Summer also brings pool parties and sandals, long grass, running rivers, secret talks and rekindled friendships you might think were gone but are not. It brings you time to walk at night and think of what you want to say, twice, again, a dozen times. It lets you play, and writers need to play more than anything.

The long game extends to baseball and golf, barbecues and sleeveless dresses. Cupcakes at birthday parties and ice cream cones after long, meandering walks.

Summer in the city. Summer in the country. I'll take it anywhere, and I will always remember it. As the longest day of the year approaches, I hold out my arms to catch it, smell and taste it, drink it in. Summer will never disappoint, no matter how long you have to wait for it.

Summer knows it's coming. And it knows, somehow, I'm here.
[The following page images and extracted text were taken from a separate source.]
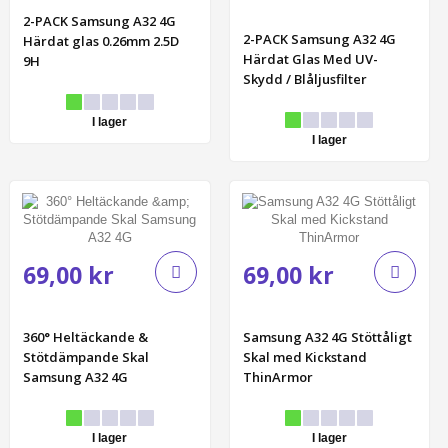
2-PACK Samsung A32 4G
2-PACK Samsung A32 4G
Härdat glas 0.26mm 2.5D
Härdat Glas Med UV-
9H
Skydd / Blåljusfilter
I lager
I lager
69,00 kr
69,00 kr
360° Heltäckande &
Samsung A32 4G Stöttåligt
Stötdämpande Skal
Skal med Kickstand
Samsung A32 4G
ThinArmor
I lager
I lager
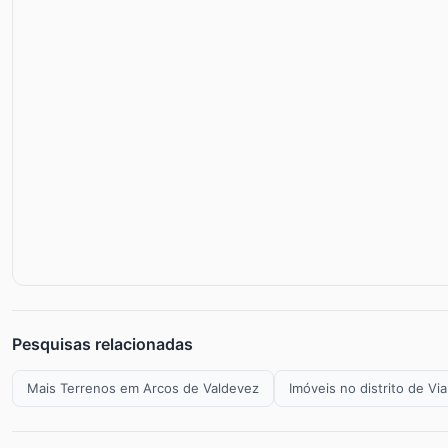
Pesquisas relacionadas
Mais Terrenos em Arcos de Valdevez
Imóveis no distrito de Vi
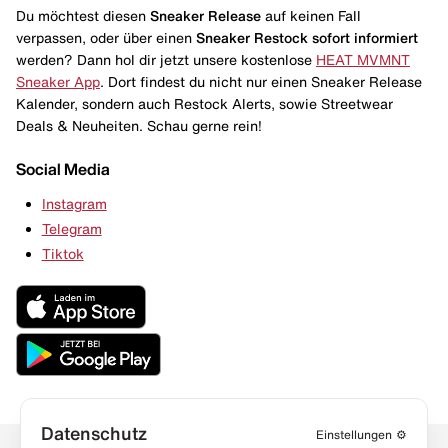
Du möchtest diesen
Sneaker Release
auf keinen Fall
verpassen, oder über einen
Sneaker Restock
sofort informiert
werden? Dann hol dir jetzt unsere kostenlose
HEAT MVMNT
Sneaker App
. Dort findest du nicht nur einen Sneaker Release
Kalender, sondern auch Restock Alerts, sowie Streetwear
Deals & Neuheiten. Schau gerne rein!
Social Media
Instagram
Telegram
Tiktok
Datenschutz
Einstellungen
⚙️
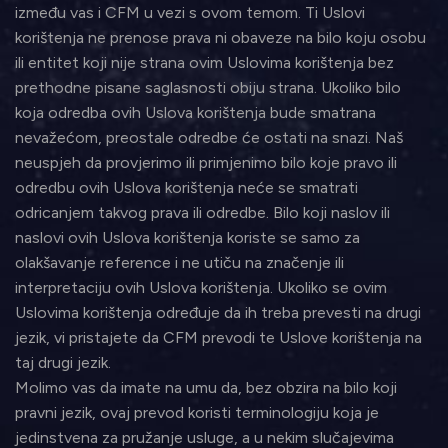
između vas i CFM u vezi s ovom temom. Ti Uslovi
korištenja ne prenose prava ni obaveze na bilo koju osobu
ili entitet koji nije strana ovim Uslovima korištenja bez
prethodne pisane saglasnosti obiju strana. Ukoliko bilo
koja odredba ovih Uslova korištenja bude smatrana
nevažećom, preostale odredbe će ostati na snazi. Naš
neuspjeh da provjerimo ili primjenimo bilo koje pravo ili
odredbu ovih Uslova korištenja neće se smatrati
odricanjem takvog prava ili odredbe. Bilo koji naslov ili
naslovi ovih Uslova korištenja koriste se samo za
olakšavanje reference i ne utiču na značenje ili
interpretaciju ovih Uslova korištenja. Ukoliko se ovim
Uslovima korištenja određuje da ih treba prevesti na drugi
jezik, vi pristajete da CFM prevodi te Uslove korištenja na
taj drugi jezik.
Molimo vas da imate na umu da, bez obzira na bilo koji
pravni jezik, ovaj prevod koristi terminologiju koja je
jedinstvena za pružanje usluge, a u nekim slučajevima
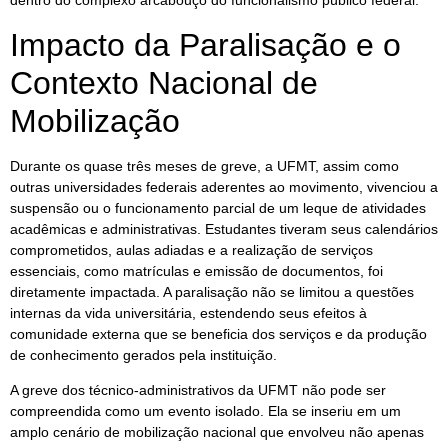
dentro do complexo arcabouço do funcionalismo público federal.
Impacto da Paralisação e o
Contexto Nacional de
Mobilização
Durante os quase três meses de greve, a UFMT, assim como
outras universidades federais aderentes ao movimento, vivenciou a
suspensão ou o funcionamento parcial de um leque de atividades
acadêmicas e administrativas. Estudantes tiveram seus calendários
comprometidos, aulas adiadas e a realização de serviços
essenciais, como matrículas e emissão de documentos, foi
diretamente impactada. A paralisação não se limitou a questões
internas da vida universitária, estendendo seus efeitos à
comunidade externa que se beneficia dos serviços e da produção
de conhecimento gerados pela instituição.
A greve dos técnico-administrativos da UFMT não pode ser
compreendida como um evento isolado. Ela se inseriu em um
amplo cenário de mobilização nacional que envolveu não apenas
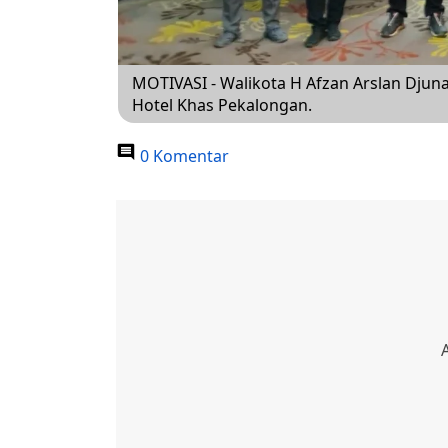
MOTIVASI - Walikota H Afzan Arslan Djun
Hotel Khas Pekalongan.
0 Komentar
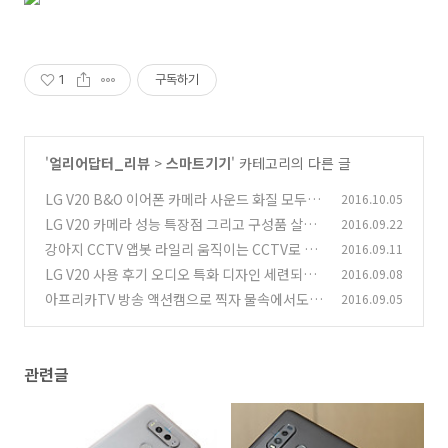
1
구독하기
'
얼리어답터_리뷰
>
스마트기기
' 카테고리의 다른 글
LG V20 B&O 이어폰 카메라 사운드 화질 모두 놀
2016.10.05
라워
LG V20 카메라 성능 특장점 그리고 구성품 살펴
2016.09.22
(3)
보기
강아지 CCTV 앱봇 라일리 움직이는 CCTV로 집
2016.09.11
(3)
안을 감시
LG V20 사용 후기 오디오 특화 디자인 세련되고
2016.09.08
(0)
카메라 달라져
아프리카TV 방송 액션캠으로 찍자 물속에서도
2016.09.05
(1)
(3)
관련글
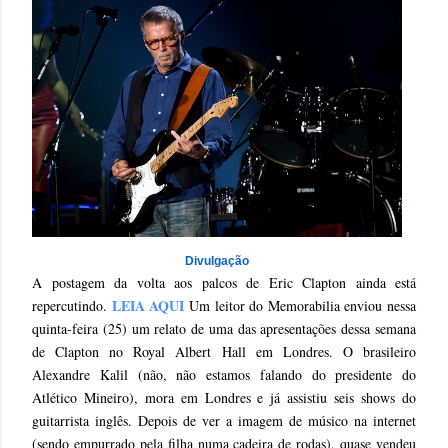
Divulgação
A postagem da volta aos palcos de Eric Clapton ainda está
LEIA AQUI
repercutindo.
Um leitor do Memorabilia enviou nessa
quinta-feira (25) um relato de uma das apresentações dessa semana
de Clapton no Royal Albert Hall em Londres. O brasileiro
Alexandre Kalil (não, não estamos falando do presidente do
Atlético Mineiro), mora em Londres e já assistiu seis shows do
guitarrista inglês. Depois de ver a imagem de músico na internet
(sendo empurrado pela filha numa cadeira de rodas), quase vendeu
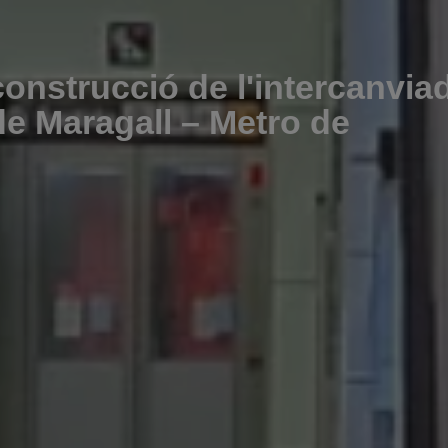
construcció de l'intercanvia
 de Maragall – Metro de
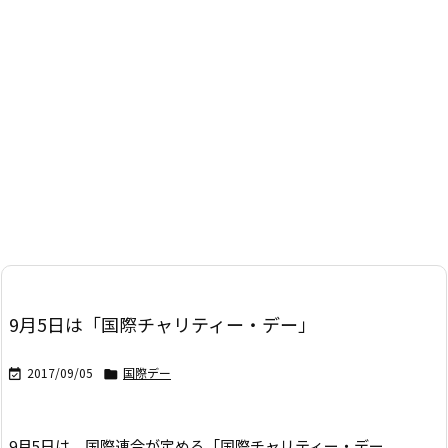
9月5日は「国際チャリティー・デー」
2017/09/05
国際デー


9月5日は、国際連合が定める「国際チャリティー・デー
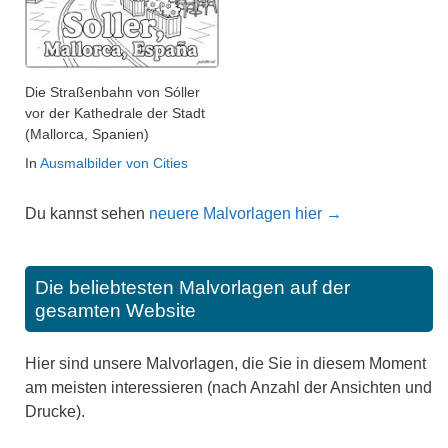
Die Straßenbahn von Sóller
vor der Kathedrale der Stadt
(Mallorca, Spanien)
In
Ausmalbilder von Cities
Du kannst sehen
neuere Malvorlagen hier →
Die beliebtesten Malvorlagen auf der
gesamten Website
Hier sind unsere Malvorlagen, die Sie in diesem Moment
am meisten interessieren (nach Anzahl der Ansichten und
Drucke).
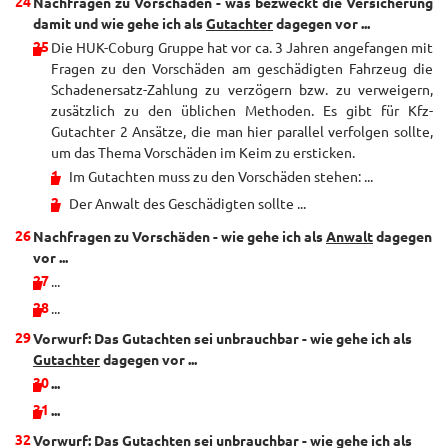
Nachfragen zu Vorschäden - was bezweckt die Versicherung
damit und wie gehe ich als
Gutachter
dagegen vor ...
Die HUK-Coburg Gruppe hat vor ca. 3 Jahren angefangen mit
Fragen zu den Vorschäden am geschädigten Fahrzeug die
Schadenersatz-Zahlung zu verzögern bzw. zu verweigern,
zusätzlich zu den üblichen Methoden. Es gibt für Kfz-
Gutachter 2 Ansätze, die man hier parallel verfolgen sollte,
um das Thema Vorschäden im Keim zu ersticken.
Im Gutachten muss zu den Vorschäden stehen: ...
Der Anwalt des Geschädigten sollte ...
Nachfragen zu Vorschäden - wie gehe ich als
Anwalt
dagegen
vor ...
...
...
Vorwurf: Das Gutachten sei unbrauchbar - wie gehe ich als
Gutachter
dagegen vor ...
...
...
Vorwurf: Das Gutachten sei unbrauchbar - wie gehe ich als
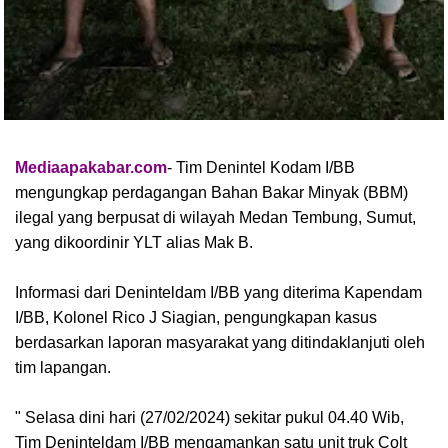
Mediaapakabar.com
- Tim Denintel Kodam I/BB
mengungkap perdagangan Bahan Bakar Minyak (BBM)
ilegal yang berpusat di wilayah Medan Tembung, Sumut,
yang dikoordinir YLT alias Mak B.
Informasi dari Deninteldam I/BB yang diterima Kapendam
I/BB, Kolonel Rico J Siagian, pengungkapan kasus
berdasarkan laporan masyarakat yang ditindaklanjuti oleh
tim lapangan.
" Selasa dini hari (27/02/2024) sekitar pukul 04.40 Wib,
Tim Deninteldam I/BB mengamankan satu unit truk Colt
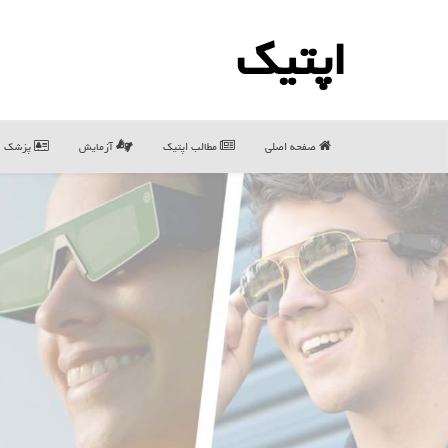
اپتیك
صفحه اصلی
مطالب اپتیك
آزمایش
پزشک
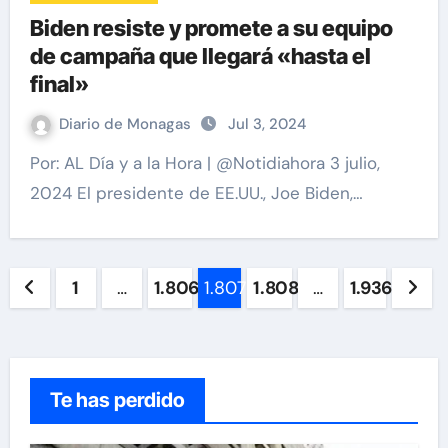
Biden resiste y promete a su equipo
de campaña que llegará «hasta el
final»
Diario de Monagas
Jul 3, 2024
Por: AL Día y a la Hora | @Notidiahora 3 julio,
2024 El presidente de EE.UU., Joe Biden,…
Paginación
1
…
1.806
1.807
1.808
…
1.936
de
entradas
Te has perdido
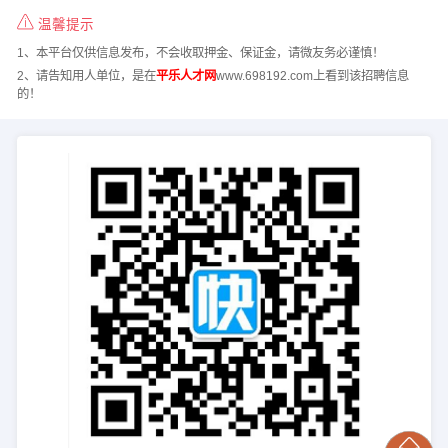
温馨提示
1、本平台仅供信息发布，不会收取押金、保证金，请微友务必谨慎！
2、请告知用人单位，是在
平乐人才网
www.698192.com上看到该招聘信息
的！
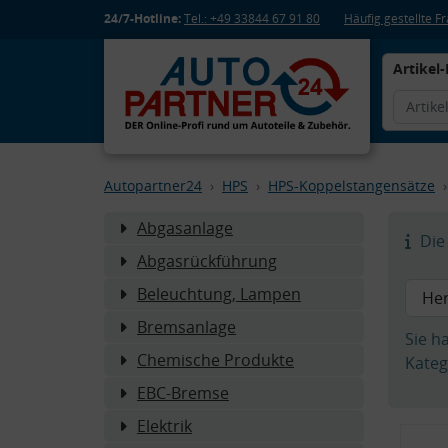
24/7-Hotline:
Tel.: +49 33844 67 91 80
Häufig gestellte 
Artikel-
Autopartner24
HPS
HPS-Koppelstangensätze
Abgasanlage
Die 
Abgasrückführung
Beleuchtung, Lampen
Bremsanlage
Sie h
Chemische Produkte
Kateg
EBC-Bremse
Elektrik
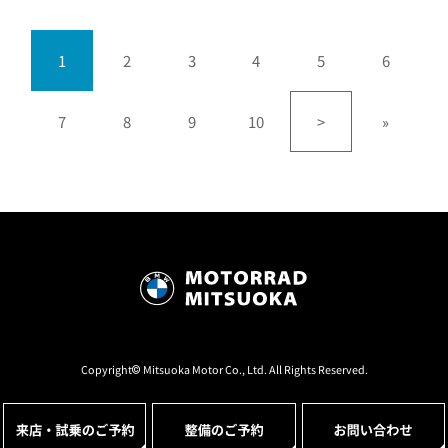
1
2
3
4
5
6
7
8
9
10
>
»
Copyright© Mitsuoka Motor Co., Ltd. All Rights Reserved.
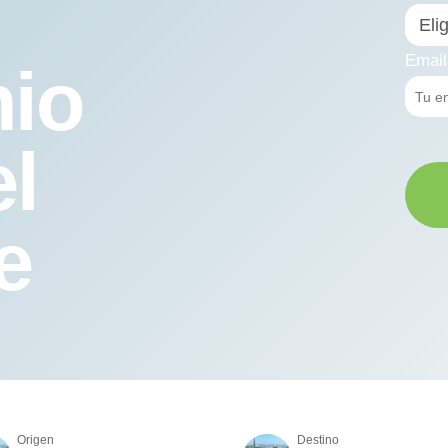
Email
nio
el
e
Origen
Destino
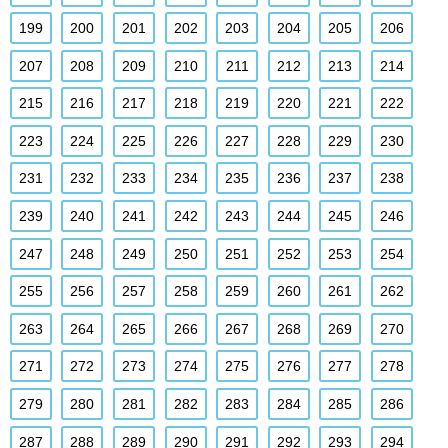
199
200
201
202
203
204
205
206
207
208
209
210
211
212
213
214
215
216
217
218
219
220
221
222
223
224
225
226
227
228
229
230
231
232
233
234
235
236
237
238
239
240
241
242
243
244
245
246
247
248
249
250
251
252
253
254
255
256
257
258
259
260
261
262
263
264
265
266
267
268
269
270
271
272
273
274
275
276
277
278
279
280
281
282
283
284
285
286
287
288
289
290
291
292
293
294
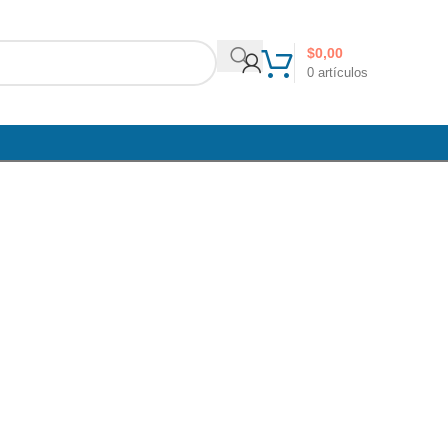
$
0,00
0
artículos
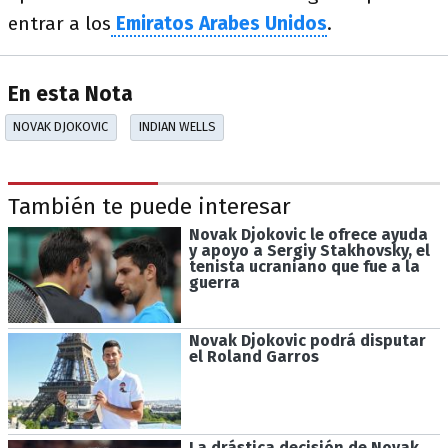
entrar a los
Emiratos Arabes Unidos
.
En esta Nota
NOVAK DJOKOVIC
INDIAN WELLS
También te puede interesar
Novak Djokovic le ofrece ayuda
y apoyo a Sergiy Stakhovsky, el
tenista ucraniano que fue a la
guerra
Novak Djokovic podrá disputar
el Roland Garros
La drástica decisión de Novak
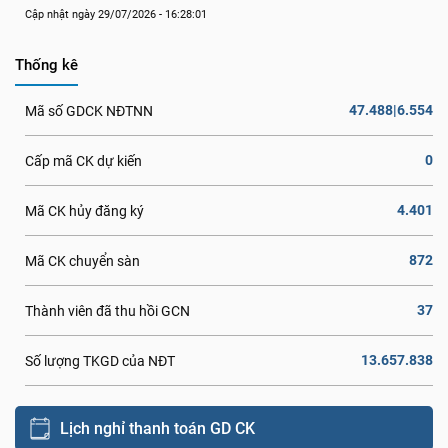
Cập nhật ngày 29/07/2026 - 16:28:01
Thống kê
47.488|6.554
Mã số GDCK NĐTNN
0
Cấp mã CK dự kiến
4.401
Mã CK hủy đăng ký
872
Mã CK chuyển sàn
37
Thành viên đã thu hồi GCN
13.657.838
Số lượng TKGD của NĐT
Lịch nghỉ thanh toán GD CK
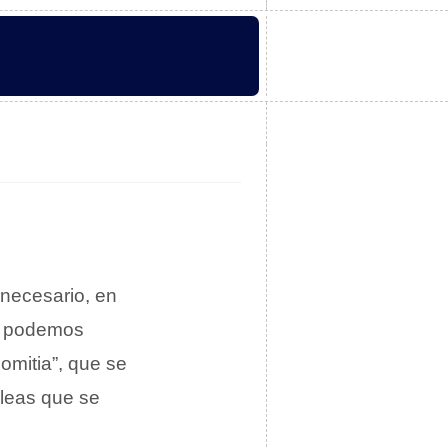
 necesario, en
o, podemos
omitia”, que se
bleas que se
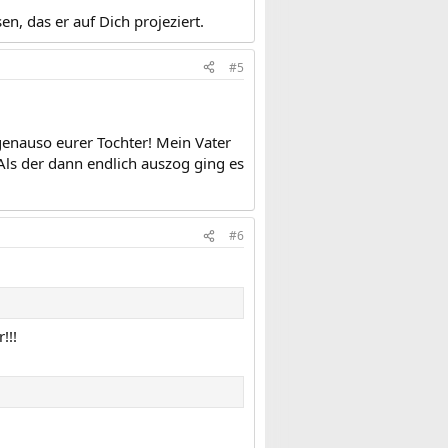
en, das er auf Dich projeziert.
#5
 genauso eurer Tochter! Mein Vater
Als der dann endlich auszog ging es
#6
!!!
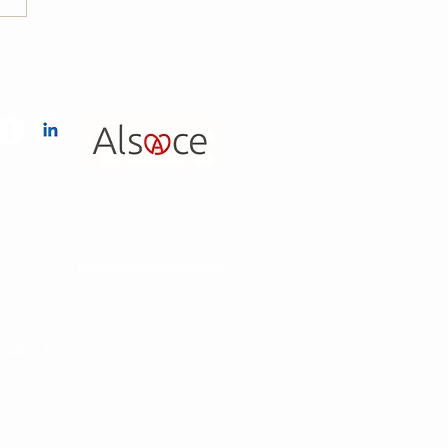
Partenaire de la Marque Alsace
Membre de la FNOS
 conforme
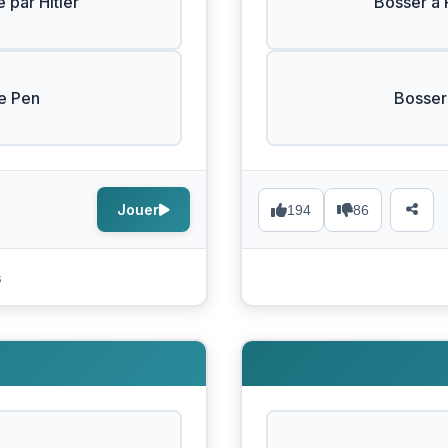
e par Hitler
Bosser à 
e Pen
Bosser 
Jouer
194
86
s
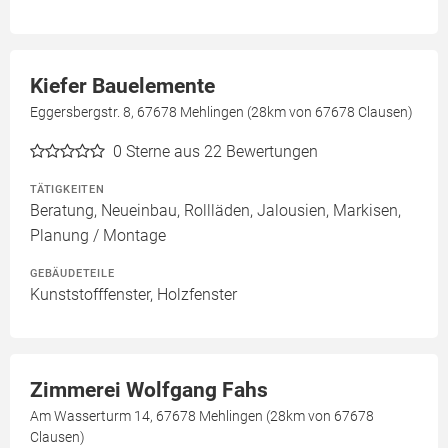
Kiefer Bauelemente
Eggersbergstr. 8, 67678 Mehlingen (28km von 67678 Clausen)
0
Sterne aus 22 Bewertungen
TÄTIGKEITEN
Beratung, Neueinbau, Rollläden, Jalousien, Markisen,
Planung / Montage
GEBÄUDETEILE
Kunststofffenster, Holzfenster
Zimmerei Wolfgang Fahs
Am Wasserturm 14, 67678 Mehlingen (28km von 67678
Clausen)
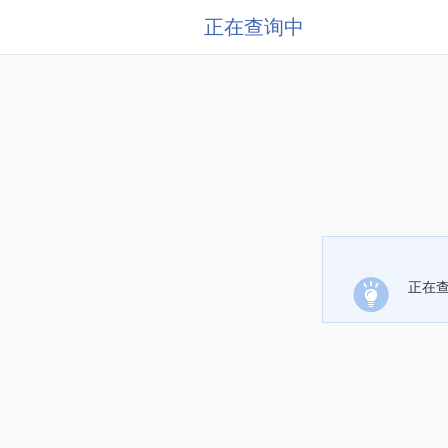
正在查询中
正在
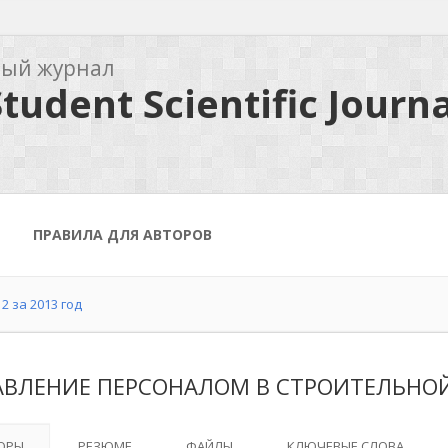
ный журнал
tudent Scientific Journa
ПРАВИЛА ДЛЯ АВТОРОВ
2 за 2013 год
АВЛЕНИЕ ПЕРСОНАЛОМ В СТРОИТЕЛЬНО
ОРЫ
РЕЗЮМЕ
ФАЙЛЫ
КЛЮЧЕВЫЕ СЛОВА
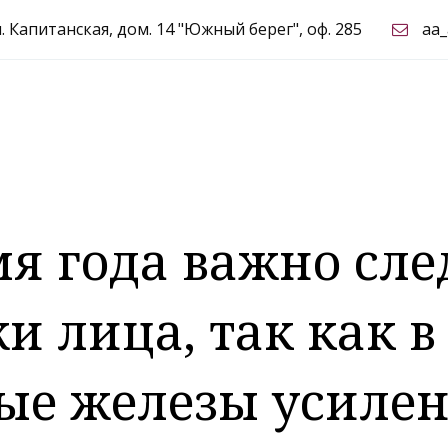
л. Капитанская, дом. 14 "Южный берег"
,
оф. 285
aa
мя года важно сле
и лица, так как 
ые железы усилен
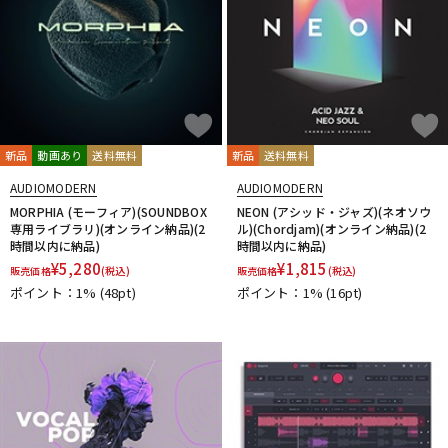
新品
動画あり
送料無料
新品
送料無料
AUDIOMODERN
AUDIOMODERN
MORPHIA (モーフィア)(SOUNDBOX
NEON (アシッド・ジャズ)(ネオソウ
専用ライブラリ)(オンライン納品)(2
ル)(Chordjam)(オンライン納品)(2
時間以内に納品)
時間以内に納品)
¥
5,280
¥
1,815
販売価格
(税込)
販売価格
(税込)
ポイント：1%
(48pt)
ポイント：1%
(16pt)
When it does come, it will have my childhood memories wrapped inside it, unraveling them around  my shoulders and ears. Nights when I didn't want to go to bed and told myself stories. Mornings when the sun seemed like a new friend and brought me outside to dance.

Summer knows I'm waiting for it. Freckles, lawn mowers, iced coffee and waterfalls. It knows how the first summer of my engagement, neighbors complained that my fiance and I were kissing on the beach. It knows we still go out there periodically to kiss, neighbors or no.

The longest game will never stop playing. All we have to do is say yes to it, like Molly Bloom.